Il programma di lavoro degli Emirati Arabi Uniti sulla giusta transizione, fortemente voluto da alcuni Paesi e lanciato a Dubai in concomitanza con l’adozione del primo Global Stocktake sotto l’Accordo di Parigi, ha avviato i suoi lavori a inizio anno con l’organizzazione del primo di due Dialoghi sotto il programma, come previsto a Dubai. Nonostante il tema fosse stato inserito nell’agenda di questi intermedi di Bonn, forse nella speranza di poter spingere politicamente il processo oltre il mero confronto tra buone pratiche con una qualche nuova decisione politica, il negoziato si chiude in corner con un testo molto stringato che prende atto dell’esistenza di una “nota informale” di dettaglio preparata dai co-facilitatori e tuttavia non supportata dal consenso delle delegazioni.
Il secondo Dialogo dell’anno dovrebbe tenersi entro COP29, ma non vi è certezza sulle date. Questa incertezza ha portato i delegati a chiedersi come gli esiti dei Dialoghi potranno portare contenuti e proposte nel processo di COP29 in modo efficace, visti i tempi tanto stretti.

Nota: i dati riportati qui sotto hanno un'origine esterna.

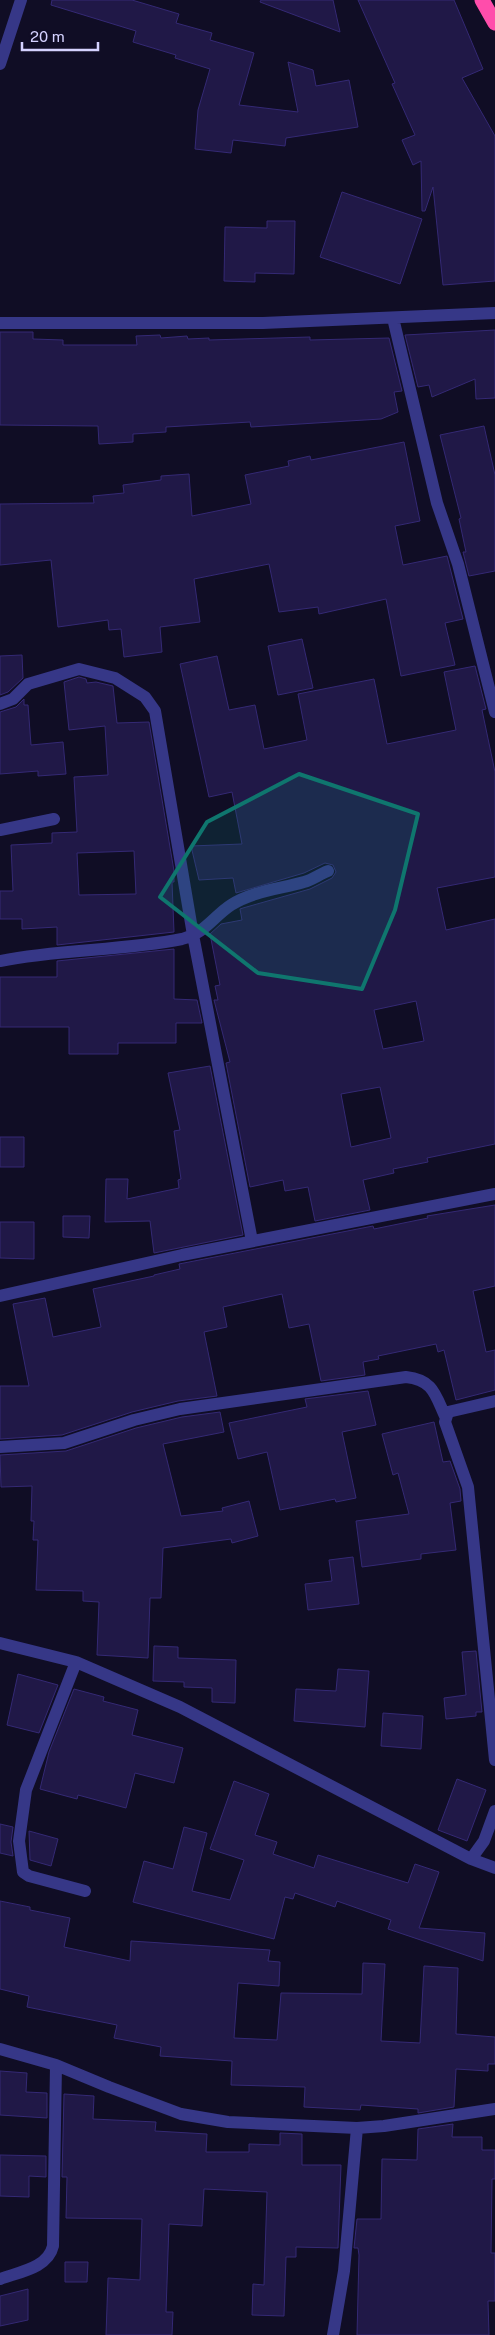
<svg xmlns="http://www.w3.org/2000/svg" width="495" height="2335" font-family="'Public Sans',sans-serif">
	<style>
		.building { fill: #201847; stroke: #342974; fill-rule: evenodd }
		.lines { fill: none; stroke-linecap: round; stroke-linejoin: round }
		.street { stroke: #363787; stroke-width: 12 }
		.highway { stroke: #ff4dab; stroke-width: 15 }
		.marked { fill: #0f766e; fill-opacity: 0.2; stroke: #0f766e; stroke-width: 4; stroke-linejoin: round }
	</style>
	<rect width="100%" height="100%" fill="#100d25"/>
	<path class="building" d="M52,0H132L179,14L176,23L212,33L210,40L254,53L239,105L298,112L288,62L313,70L316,86L349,80L358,127L286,138L285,146L233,140L231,153L195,149L198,110L210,69L175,58L176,55L133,42L136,31L51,5Z
		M261,0H333L340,32L260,2Z
		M358,0H454L483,69L462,78L495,136V281L443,285L433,187L425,211H422L421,161L413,165L402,140L415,135L392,84L395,83Z
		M342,192L422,219L400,284L320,257Z
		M267,221H295L294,274L255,273V282L224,281L225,227L267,228Z
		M495,330V398L476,399L475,379L432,397L429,385L418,387L405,335Z
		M0,332H33V339L63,340V345H137L136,336L160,335L161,338L187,336L188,339L209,338V340L310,337V340L389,338L402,391L394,392L398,412L381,419L251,427L250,422L166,427V432L133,434V442L99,444L98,426L0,425Z
		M484,426L495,475V571L469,576L463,552H466L459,519L461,518L440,435Z
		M404,442L420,521L395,526L403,565L447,556L463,619L445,623L455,665L401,676L386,599L319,614L318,607L279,612L269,564L194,579L200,622L160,627L162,652L124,657L121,629L109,630L108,620L58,627L51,560L0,565V504L94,503L93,496L124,493L123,485L161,480V476L189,474L192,516L251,504L245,475L289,466L288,461L310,456L311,460Z
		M302,639L313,688L278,695L268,646Z
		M22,655L23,678L8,692L0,695V656Z
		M217,656L229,710L255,705L264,749L307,740L298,694L374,679L387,744L456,730L444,672L475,666L486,709L482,710L495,772V877L437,888L446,930L495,919V1144L427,1158L428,1162L393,1169L394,1173L363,1180L370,1210L315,1221L308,1187L285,1191L283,1180L250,1187L226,1063L230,1062L214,1000H218L215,986L220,985L210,934L221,924L242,920L240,909L243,908L310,889L332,878L336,872L333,865L325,863L304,873L236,893L233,878L199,880L191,846L242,844L232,792L209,797L180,664ZM416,1001L424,1041L383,1049L374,1010ZM380,1087L391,1138L351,1147L341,1094Z
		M79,677L86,679L87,683L96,682L113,686L117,723L149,722L174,871V882H172L174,932L57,945V927L22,929V919H0V891H13L11,845L52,843V833L77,832L74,777L108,775L105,726L69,730L64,682ZM134,851L136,894L79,895L77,853Z
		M24,699V705H28L31,745L63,742L66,774L38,776V771L0,774V712L16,707Z
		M174,949V999L197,1000L202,1023H176V1043H118V1054H69V1027H0V977H57V961Z
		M210,1066L243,1235L154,1253L150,1221L105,1222L106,1179H128L127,1199L179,1188L178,1180L181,1179L174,1131L180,1130L168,1073Z
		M0,1137H24V1167H0Z
		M495,1205V1286L473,1291L486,1352L495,1350V1390L456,1400L444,1350L438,1352L436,1344L378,1356L379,1359L363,1362L365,1375L321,1381L309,1324L289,1328L282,1294L223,1307L227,1327L204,1332L217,1396L178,1401L132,1412L62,1435L0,1439V1386H29L13,1304L45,1298L53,1337L101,1327L93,1289L154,1276V1275L180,1269L179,1264L184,1263L373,1226L374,1229L428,1218L427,1216Z
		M63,1216H90L89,1238L63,1237Z
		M0,1222H34V1259L0,1258Z
		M368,1391L376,1425L342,1432L356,1498L336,1502L335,1499L280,1510L267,1452L238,1459L229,1423L307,1407L305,1399Z
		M220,1412L224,1432L163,1444L181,1516L223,1511L222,1508L249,1501L258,1536L232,1543L231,1539L163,1548L161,1598H150L148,1658L97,1655L99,1602L83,1601V1591L36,1590L38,1540H33L34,1521H31L32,1486L1,1487L0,1455L66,1451L136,1428L182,1417Z
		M434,1422L443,1462L450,1461L460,1489L461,1501L450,1503L456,1550L421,1554V1559L362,1567L356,1521L409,1514L398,1473L393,1475L382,1434Z
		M353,1557L359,1604L308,1610L305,1584L332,1581L329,1560Z
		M154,1646L178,1647V1658L236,1660L235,1703L212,1702V1688L184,1687V1682L153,1681Z
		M476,1651L482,1712H476V1716L446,1719L444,1698L466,1695L462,1652Z
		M338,1669L369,1671L365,1727L294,1721L296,1689L336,1691Z
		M18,1674L58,1685L39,1733L7,1725Z
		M74,1689L104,1697L103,1701L138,1710L132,1735L183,1748L174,1783L135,1773L126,1808L78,1795L77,1799L40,1789L49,1752Z
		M383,1713L423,1716L421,1749L381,1746Z
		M457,1779L486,1790L467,1841L438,1830Z
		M234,1781L269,1794L255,1835L277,1842L273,1854L314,1868L318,1855L408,1883L415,1864L439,1872L419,1928L485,1933L483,1961L388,1929L391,1920L337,1901L335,1907L295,1893L293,1899L285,1897L274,1939L133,1902L144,1861L173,1869L184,1827L207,1833L192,1891L230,1900L244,1860L210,1849Z
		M0,1824L13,1827L11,1842L13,1856L0,1853Z
		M29,1831L58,1839L51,1866L30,1860Z
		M0,1901L30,1907V1910L70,1918L64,1947L130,1961L131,1941L270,1950L268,1961L280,1962L279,1986L238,1983L234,2038L277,2040L281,1993L362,1994L363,1963L385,1964L381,2041L420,2043L424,1966L458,1968L456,2034L495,2037V2064H488V2071L456,2069L454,2107L418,2113V2109L361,2105L360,2110L304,2107L305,2087L231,2085L232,2061L160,2056L161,2047L114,2038L117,2025L27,2007L29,1996L0,1989Z
		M0,2071L27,2073L26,2092L47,2093V2118L0,2115Z
		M64,2094L94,2096L93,2119L156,2122L155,2131L207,2134L206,2152H249V2144L280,2145V2133L302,2134V2165H341L338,2248L296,2247V2257H286L284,2316L252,2315L253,2284L264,2285L267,2192L204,2189L202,2226L169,2224L166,2312H173L172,2335H106L108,2278L140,2280L142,2219L66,2218L67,2177H62Z
		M453,2124L452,2137H482V2150H495V2179H492L491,2253H495V2301H488L489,2335H357L359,2255L358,2248H354L357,2219H381L382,2159L417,2160L418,2129Z
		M0,2155L46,2156V2177L29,2176V2197L0,2196Z
		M65,2262H88L87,2282H65Z
		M28,2289V2320L0,2326V2296Z"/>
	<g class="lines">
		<path class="street" d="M0,64L21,0
			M393,318L437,503L458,564L495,712
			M0,323H263L495,313
			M0,704L13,699L28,684L79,669L115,678L145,697L155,711L193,935L252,1241
			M0,830L54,819
			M0,961C60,949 122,951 182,939C204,934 214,916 231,905C253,891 280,889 304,882C312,880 320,874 328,871
			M0,1296L182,1255L495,1194
			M495,1401L448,1412L445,1422L468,1487L495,1760
			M0,1447L64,1443L134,1420L180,1409L406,1377C433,1380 435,1394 445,1416
			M0,1643L76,1662L180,1707L471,1859L495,1868
			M76,1662L26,1790L19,1841L23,1872L29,1876L85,1891
			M471,1859L484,1841L495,1811
			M0,2049L56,2065L109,2087L181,2114L228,2122L357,2128L384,2126L495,2109
			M0,2279C19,2272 48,2268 53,2246L56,2065
			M333,2335L344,2271L357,2128"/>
		<path class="highway" d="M482,0L495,23"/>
	</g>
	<path class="marked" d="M299,774L418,814L395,910L362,989L258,973L160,897L207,822Z"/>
	<path d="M22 42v8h76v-8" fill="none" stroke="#d5d2ff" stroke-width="2.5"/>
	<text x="30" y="42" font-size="15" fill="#d5d2ff" stroke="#100d25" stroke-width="4" paint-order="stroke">20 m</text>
</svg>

Clima, agricoltura e sicurezza alimentare

Nel testo approvato a Bonn, viene confermato che i lavori del “Percorso comune sull’implementazione dell’azione climatica nei settori dell’agricoltura e della sicurezza alimentare” proseguiranno per altri due anni e mezzo, per poi produrre conclusioni a COP31 nel 2026. Al testo adottato è allegato un calendario dei lavori per i prossimi anni, che prevede il lancio di un nuovo portale ONU sul tema entro COP29, seguito da due workshop tematici a partecipazione ibrida da tenersi nel giugno 2025 e nel giugno 2026.

Questioni di genere e Action for Climate Empowerment

Con due testi scarni (meno di mezza pagina ciascuno), i delegati decidono di continuare il lavoro sui due filoni Gender e ACE a Baku, prendendo atto del lavoro svolto fino ad oggi, in particolare con riferimento alla valutazione del Gender Action Plan da parte del SBI e del lavoro portato avanti dal gruppo di lavoro ACE negli ultimi anni. Nessuna nuova decisione di peso in vista di COP29.

I negoziati intermedi UNFCCC SB60 di Bonn sono stati seguiti in presenza nelle due settimane di lavori da: Jacopo Bencini, Valeria Capettini, Claudia Concaro, Cecilia Consalvo, Anna Pelicci di Italian Climate Network.

“Assistiamo, in questi negoziati intermedi, a dinamiche geopolitiche competitive multilivello Nord-Sud osservabili, simili, anche in altre sedi ONU, qui con la particolarità del crescente inasprimento della (lecita) richiesta finanziaria da parte dei Paesi in via di sviluppo fino, purtroppo, all’ostruzionismo sulla riduzione delle emissioni attuali e future, vero nodo dell’Accordo di Parigi sul clima” – commenta Jacopo Bencini, Policy Advisor sulle Politiche europee e multilaterali sul clima per ICN“La discussione sul quantum per la finanza climatica post-2025 rappresenta potenzialmente una grande opportunità per ridare linfa al processo, in particolare verso la presentazione dei nuovi obiettivi clima (NDC) nel 2025 ed in concomitanza con il proposto processo di riforma della Banche multilaterali di sviluppo, ma il nuovo obiettivo dovrà essere realistico abbastanza da stimolare un lavoro di mobilitazione efficace e allo stesso tempo ambizioso, per sbloccare questo empasse negoziale e operativo. Auspichiamo in questo senso indicazioni forti dai vertici G7 e G20, in un anno purtroppo caratterizzato da una grande sovrapposizione temporale degli eventi politici, non ultime le elezioni presidenziali negli Stati Uniti a ridosso di COP29”.